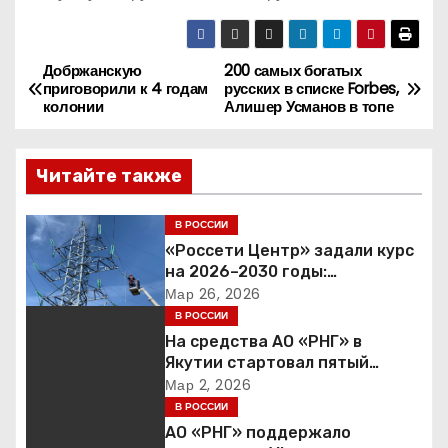
Добржанскую
200 самых богатых
Н
приговорили к 4 годам
русских в списке Forbes,
колонии
Алишер Усманов в топе
а
в
Читайте также
и
В РОССИИ
г
«Россети Центр» задали курс
на 2026–2030 годы:
а
инвестиции в надежность и
Мар 26, 2026
сбалансированная
В РОССИИ
ц
финансовая политика
На средства АО «РНГ» в
Якутии стартовал пятый
и
юбилейный конкурс в сфере
Мар 2, 2026
образования
В РОССИИ
я
АО «РНГ» поддержало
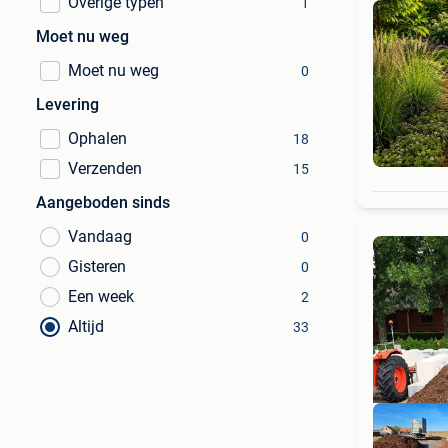
Overige typen
1
Moet nu weg
Moet nu weg
0
Levering
Ophalen
18
Verzenden
15
Aangeboden sinds
Vandaag
0
Gisteren
0
Een week
2
Altijd
33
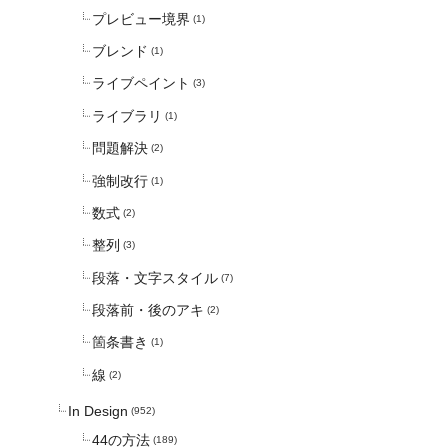
プレビュー境界
(1)
ブレンド
(1)
ライブペイント
(3)
ライブラリ
(1)
問題解決
(2)
強制改行
(1)
数式
(2)
整列
(3)
段落・文字スタイル
(7)
段落前・後のアキ
(2)
箇条書き
(1)
線
(2)
In Design
(952)
44の方法
(189)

◆ ◆ ◆ ◆

Task instructions ▸ Set down the entries exactly as they appear, with every picture left out.

Exercise result ▸
Добржанскую
200 самых богатых
Н
приговорили к 4 годам
русских в списке Forbes,
колонии
Алишер Усманов в топе
а
в
Читайте также
и
В РОССИИ
г
«Россети Центр» задали курс
на 2026–2030 годы:
а
инвестиции в надежность и
Мар 26, 2026
сбалансированная
В РОССИИ
ц
финансовая политика
На средства АО «РНГ» в
Якутии стартовал пятый
и
юбилейный конкурс в сфере
Мар 2, 2026
образования
В РОССИИ
я
АО «РНГ» поддержало
Overige typen
1
Moet nu weg
Moet nu weg
0
Levering
Ophalen
18
Verzenden
15
Aangeboden sinds
Vandaag
0
Gisteren
0
Een week
2
Altijd
33
プレビュー境界
(1)
ブレンド
(1)
ライブペイント
(3)
ライブラリ
(1)
問題解決
(2)
強制改行
(1)
数式
(2)
整列
(3)
段落・文字スタイル
(7)
段落前・後のアキ
(2)
箇条書き
(1)
線
(2)
In Design
(952)
44の方法
(189)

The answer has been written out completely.